| Source data |
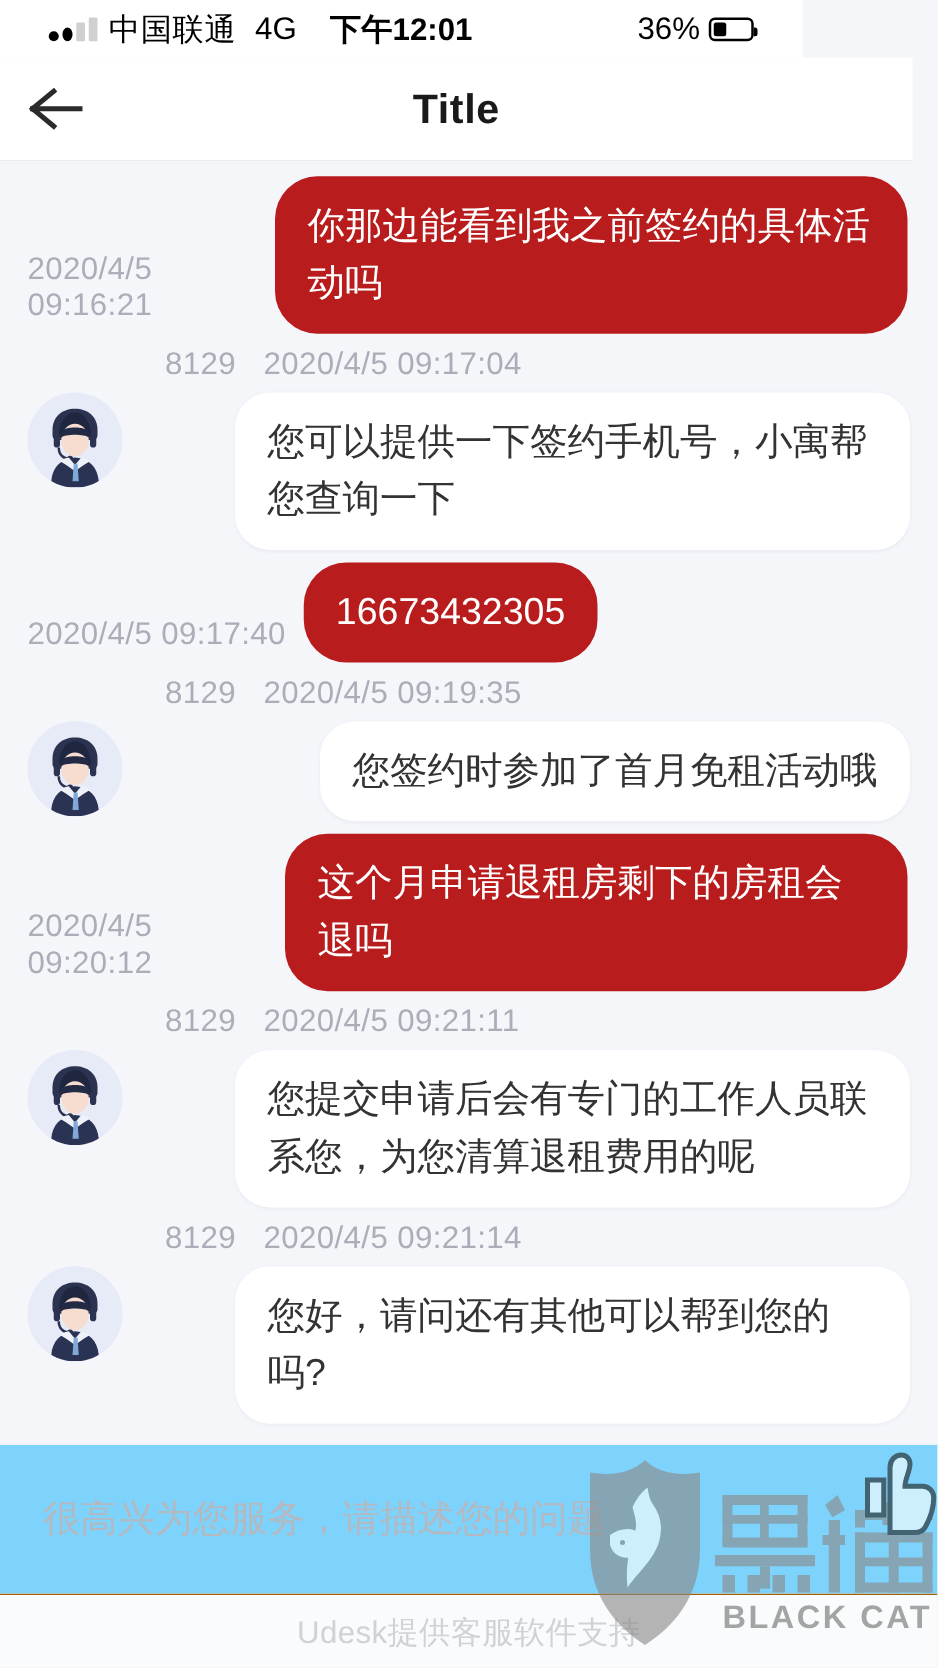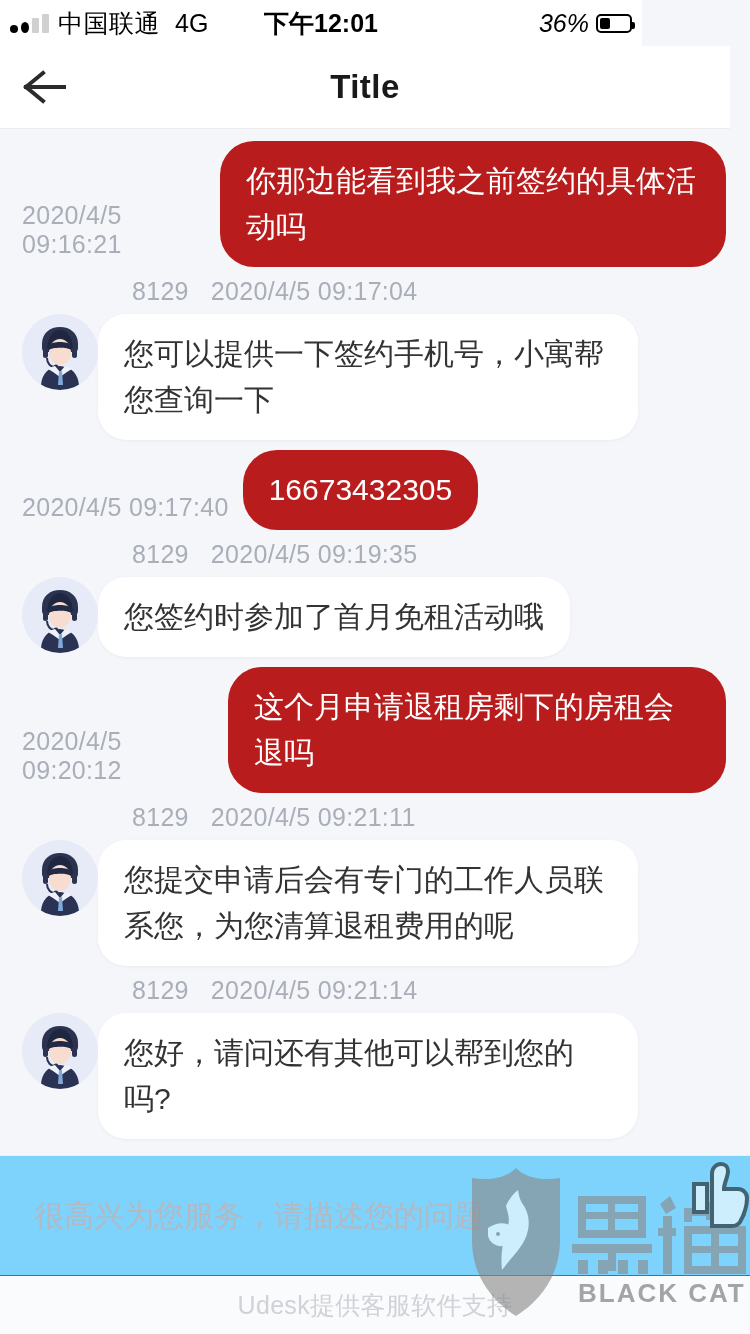--- a/index.html
+++ b/index.html
@@ -8,38 +8,38 @@
     font-family:"Liberation Sans","DejaVu Sans",sans-serif;
     background:#f4f6fa;
     -webkit-font-smoothing:antialiased;
   }
 
   
   .status-bar{
     height:46px; width:642px;
     background:#ffffff;
     display:flex; align-items:center;
-    padding:0 10px;
+    padding:0 39px;
     position:relative;
   }
   .status-left{ display:flex; align-items:center; gap:9px; }
   .signal{ display:flex; align-items:flex-end; gap:3px; height:20px; }
   .signal i{ display:block; width:7px; border-radius:1px; background:#c8c8c8; }
   .signal i:nth-child(1){ height:8px;  background:#000; border-radius:50%; width:8px;}
   .signal i:nth-child(2){ height:11px; background:#000; border-radius:50%; width:8px;}
   .signal i:nth-child(3){ height:15px; background:#d0d0d0; }
   .signal i:nth-child(4){ height:19px; background:#d0d0d0; }
   .carrier{ font-size:25px; color:#000; letter-spacing:.5px; }
   .nettype{ font-size:25px; color:#000; margin-left:6px; }
   .status-center{
     position:absolute; left:0; right:0; text-align:center;
     font-size:25px; font-weight:bold; color:#000;
     pointer-events:none;
   }
-  .status-right{ margin-left:auto; display:flex; align-items:center; gap:7px;font-style:italic; }
+  .status-right{ margin-left:auto; display:flex; align-items:center; gap:7px; }
   .batt-pct{ font-size:25px; color:#000; }
   .batt{
     width:36px; height:19px; border:2px solid #000; border-radius:5px;
     position:relative; padding:2px; display:flex; align-items:center;
   }
   .batt:after{
     content:""; position:absolute; right:-5px; top:6px;
     width:3px; height:7px; background:#000; border-radius:0 2px 2px 0;
   }
   .batt-fill{ height:100%; width:35%; background:#000; border-radius:2px; }
@@ -87,21 +87,21 @@
     word-break:break-word;
     margin-right:2px;
   }
 
   
   .msg-in .meta{
     font-size:25px; color:#a9aeb8; margin:6px 0 8px 110px;
     letter-spacing:.3px;
   }
   .meta .agent-id{ margin-right:22px; }
-  .msg-in .in-body{ display:flex; align-items:flex-start; gap:0; }
+  .msg-in .in-body{ display:flex; align-items:flex-start; gap:32px;justify-content:space-between; }
   .bubble-in{
     background:#ffffff;
     color:#333333;
     font-size:30px; line-height:46px;
     padding:17px 26px;
     border-radius:28px;
     max-width:540px;
     word-break:break-word;
     box-shadow:0 1px 3px rgba(170,180,200,.14);
   }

| To do |
The answer is to be a bare number, showing how many lines of the records contain "margin".

| Exercise result |
6